Barbara Haya, Berkeley Carbon Trading Project (01:24:37):

Right? Because yeah, it’s using a hundred year GWP instead of a 20 year GWP, which is four times as much. And a fund like the Oregon Fund could choose to support, could prioritize reducing methane.

Jasmin Ansar, The Climate Center (01:24:56):

I think we have time for just one more question. Yeah,

Speaker 8 (01:25:02):

Thanks for this. I thought it was incredibly informative and very hopeful in the sense that I think all of the reforms that have been proposed are very practical and made a question. To me, this feels pretty different than 2017 where there was sort of more of an ideological opposition of market mechanisms in general. And so question one is my perception there accurate? And two, we can get away with it. For Michael, we talked about the affordability and afford a hundred dollars a ton would be a dollar per gallon, but the reform you recommended would go to lowering electricity costs. Do you have any ideas on the lowering transportation?

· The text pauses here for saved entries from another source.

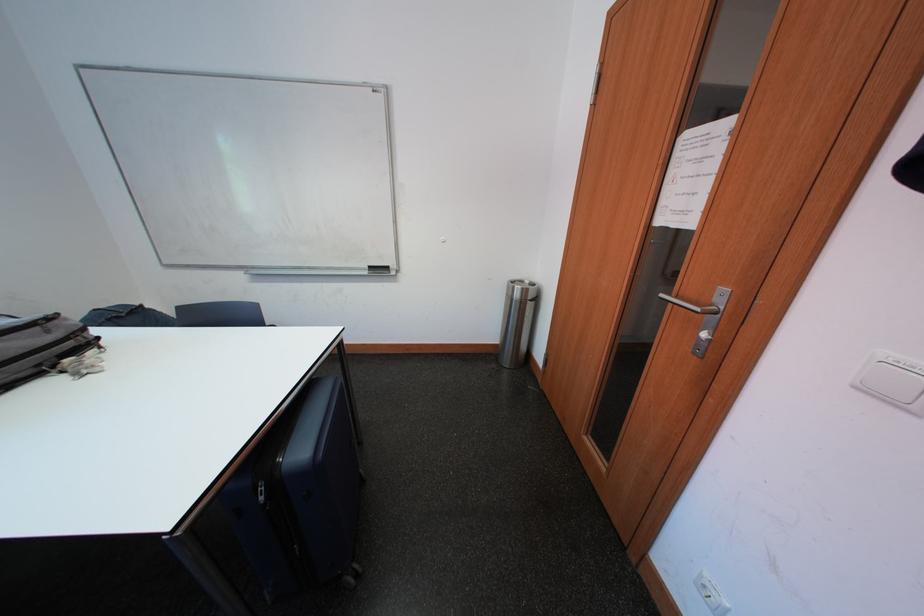
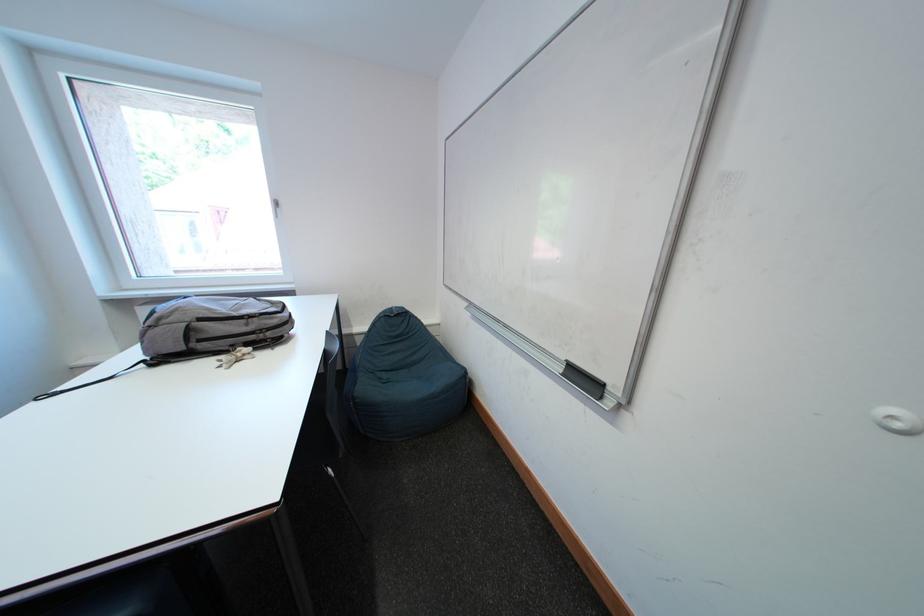
In the second image, find the point that corresponds to point 49,369 in the first image.

(241, 349)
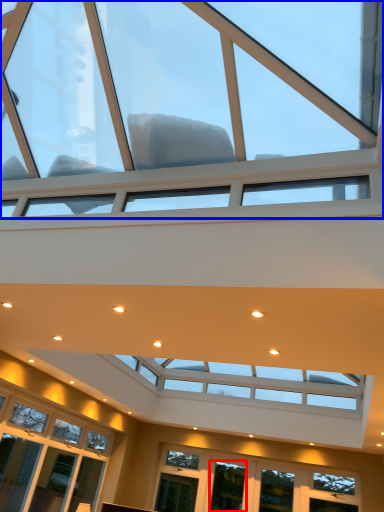
Question: Among these objects, which one is farthest to the camera, window (highlighted by a red box) or window (highlighted by a blue box)?

Choices:
 (A) window
 (B) window

Answer: (A)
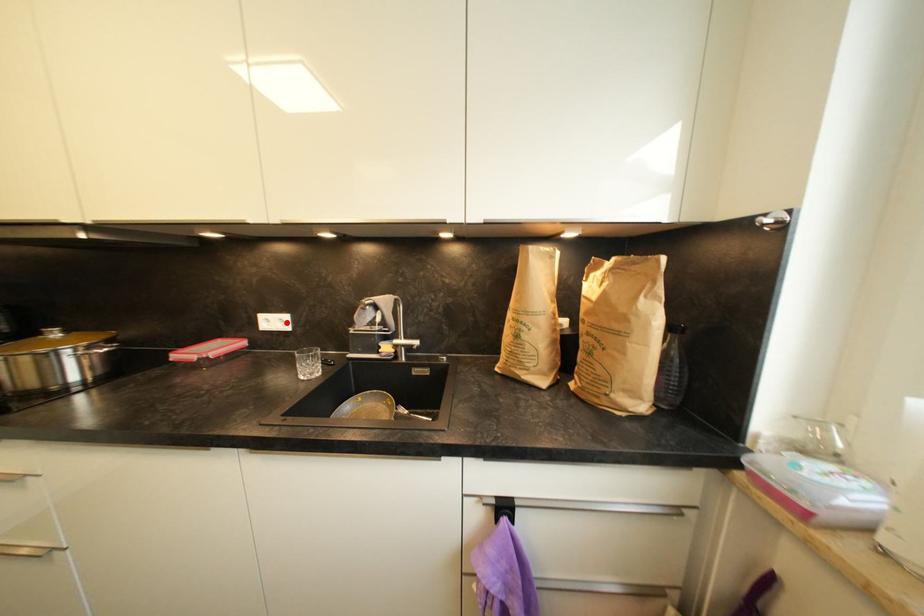
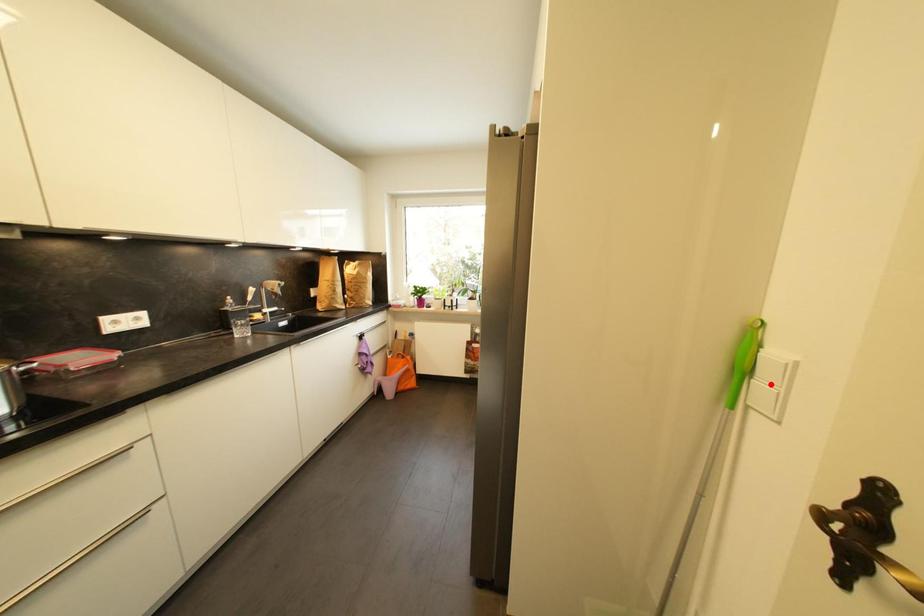
I am providing you with two images of the same scene from different viewpoints. A red point is marked on the first image and another point is marked on the second image. Are the points marked in image1 and image2 representing the same 3D position?

No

Katherine Valenzuela, Everyday Impact Consulting (01:25:48):

Yeah. Well, I’ll say that we are still ideologically opposed to market mechanisms broadly in the EJ movement. Markets tend to exacerbate racism and other sort of structural finance land use issues over and over again. However, you are noticing a difference in 2017 environmental justice groups were pretty opposed to any extension and we’re really rallying behind Senator Wakowski carbon tax proposal at that time. I think it was 7, 7 5. So this is a shift for EJ to say that we just need a stronger air quality program. We feel we can really mitigate the harm of a cap and trade extension. If you can tell me that the refineries in Kern are actually going to reduce emissions at some point. So it is a shift for us. It’s one that was not taken lightly

Michael Wara, Stanford Woods Institute for the Env (01:27:18):

To transportation problems in California is to create opportunity for people to have a job in the Bay Area and be able to live in the Bay Area as opposed to in Tracy or Stockton. And that’s there’s a local government sitting in the room. I’ll just say local governments where I live in Marin County are the problem. And we need to take the believe in climate change and act like we believe in climate change, which means things like what Mayor Bass did in LA after she was elected ED one which set a shot clock on affordable housing, all affordable housing projects and completely flip the economics of those projects. And if we were willing to do those kinds of things, I think we could get a lot done on housing and that would fundamentally change this equation. And honestly, that’s the California that I grew up in and I want my kids to live in as adults too.

Jasmin Ansar, The Climate Center (01:28:15):

Well, with that, let me say thank you so much to the panelists. Thank you, Katie. Thank you, Barbara, Michael, A lot of really useful information and we just need to go out and get the reforms instituted. Thank you.